It’s Nobel Week!

Yes, and the German weekly Die Zeit is already on the ball and ready with its coverage. To start with, the schedule of prize-announcements is here; it lets us know that the Medicine, Physics, and Chemistry prizes will be announced around noon on Monday (today), Tuesday, and Wednesday, respectively. As perhaps befits subjects not belonging to the exact sciences, the Peace and Literature prizes are simply supposed to be out sometime by the beginning of next week (meaning presumably by next Monday). That is also when the winner of the Economics Prize will be announced – also not an exact science, many will say, but in any case the one “Nobel Prize” that is not a Nobel Prize, since Alfred Nobel never provided for any economics prize in his will and it was rather set up in parallel to the Nobel Prizes by the Swedish Central Bank in 1968.
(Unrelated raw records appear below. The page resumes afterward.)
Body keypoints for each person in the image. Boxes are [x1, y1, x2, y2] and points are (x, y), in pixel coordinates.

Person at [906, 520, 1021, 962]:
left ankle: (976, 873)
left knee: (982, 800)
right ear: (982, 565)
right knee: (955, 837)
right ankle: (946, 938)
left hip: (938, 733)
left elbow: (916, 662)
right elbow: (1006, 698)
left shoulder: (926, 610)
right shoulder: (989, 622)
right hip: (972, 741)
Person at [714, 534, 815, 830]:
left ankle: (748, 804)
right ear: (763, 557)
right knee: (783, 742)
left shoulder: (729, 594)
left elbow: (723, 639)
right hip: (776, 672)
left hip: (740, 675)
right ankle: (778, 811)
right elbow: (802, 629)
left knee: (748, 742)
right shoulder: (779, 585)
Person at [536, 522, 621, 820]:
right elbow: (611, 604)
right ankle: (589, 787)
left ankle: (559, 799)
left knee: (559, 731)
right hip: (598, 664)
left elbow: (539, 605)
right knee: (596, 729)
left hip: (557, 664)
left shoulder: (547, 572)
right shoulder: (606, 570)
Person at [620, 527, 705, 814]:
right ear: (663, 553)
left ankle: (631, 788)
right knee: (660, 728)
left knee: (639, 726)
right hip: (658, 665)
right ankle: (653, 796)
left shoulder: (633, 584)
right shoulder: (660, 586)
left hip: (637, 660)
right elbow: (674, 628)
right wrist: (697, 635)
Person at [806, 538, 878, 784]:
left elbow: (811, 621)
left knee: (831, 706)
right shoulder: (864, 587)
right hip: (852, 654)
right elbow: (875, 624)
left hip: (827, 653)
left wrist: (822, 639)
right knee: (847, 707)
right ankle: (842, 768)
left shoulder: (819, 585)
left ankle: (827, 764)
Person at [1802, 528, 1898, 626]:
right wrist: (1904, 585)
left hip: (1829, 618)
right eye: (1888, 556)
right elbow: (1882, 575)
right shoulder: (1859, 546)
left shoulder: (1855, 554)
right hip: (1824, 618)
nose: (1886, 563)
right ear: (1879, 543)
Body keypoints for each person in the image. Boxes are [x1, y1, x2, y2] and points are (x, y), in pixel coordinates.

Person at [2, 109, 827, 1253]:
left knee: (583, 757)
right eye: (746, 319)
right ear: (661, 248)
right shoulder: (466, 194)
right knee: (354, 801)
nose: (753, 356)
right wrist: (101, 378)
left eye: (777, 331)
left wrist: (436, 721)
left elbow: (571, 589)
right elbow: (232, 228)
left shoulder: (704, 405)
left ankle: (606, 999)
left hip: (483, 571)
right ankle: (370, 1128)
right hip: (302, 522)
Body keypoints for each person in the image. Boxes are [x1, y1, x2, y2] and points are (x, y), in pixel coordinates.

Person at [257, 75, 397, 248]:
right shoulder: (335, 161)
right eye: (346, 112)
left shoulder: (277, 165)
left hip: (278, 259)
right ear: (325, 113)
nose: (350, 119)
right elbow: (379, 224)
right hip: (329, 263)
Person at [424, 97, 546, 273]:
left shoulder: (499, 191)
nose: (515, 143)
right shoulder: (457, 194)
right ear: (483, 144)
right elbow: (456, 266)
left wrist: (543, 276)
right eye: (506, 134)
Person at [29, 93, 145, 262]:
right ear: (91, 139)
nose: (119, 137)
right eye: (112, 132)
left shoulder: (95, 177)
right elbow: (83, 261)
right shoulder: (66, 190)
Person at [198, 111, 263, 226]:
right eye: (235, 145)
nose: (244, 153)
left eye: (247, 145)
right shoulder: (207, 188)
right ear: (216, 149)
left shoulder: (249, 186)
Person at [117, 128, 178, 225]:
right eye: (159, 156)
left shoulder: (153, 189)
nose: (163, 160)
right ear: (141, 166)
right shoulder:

If you’d like a scorecard to follow along with as the award-announcements proceed through the coming days, the Die Zeit piece links to this survey of potential winners, in English, from Thomson Reuters. This time it’s the “exact sciences” plus economics about which the (unnamed) Thomson Reuters reporters speculate, not the “softer” subjects that are more interesting for this observer, namely Peace and Literature. Still, it should be interesting to see whether anyone on their candidate-lists actually wins the respective prize.

Back to Die Zeit, it tops its pre-coverage off, in the hope that the next week will swell the ranks of German winners, with this picture-gallery of the German Nobel winners since 1979. Or at least what it wants to label as such – they somehow neglect to include Günter Grass, winner of the Literature Prize in 1999. In setting that arbitrary cut-off year they also exclude probably the most famous German Nobel prize-winner of them all, namely Willy Brandt, winner in 1971 (for his Ostpolitik reconciliation policy).

One final complaint I have to add is that, although that 1979 cut-off does allow the possibility of the German winners being East German winners, the descriptions of each person don’t usually provide enough information for one to be able to assume or to exclude that possibility, at least in many cases. On the other hand, the 18th winner in the picture-series (out of 21), Ernst Ruska who invented the electron-miscroscope, is described as having done his most important work “five decades ago,” i.e. in the 1930s under the Nazi regime. This hardly invalidates the magnitude of his achievement, of course, nor would any connection on the part of any of the other prize-winners to the DDR; it just would be interesting to know.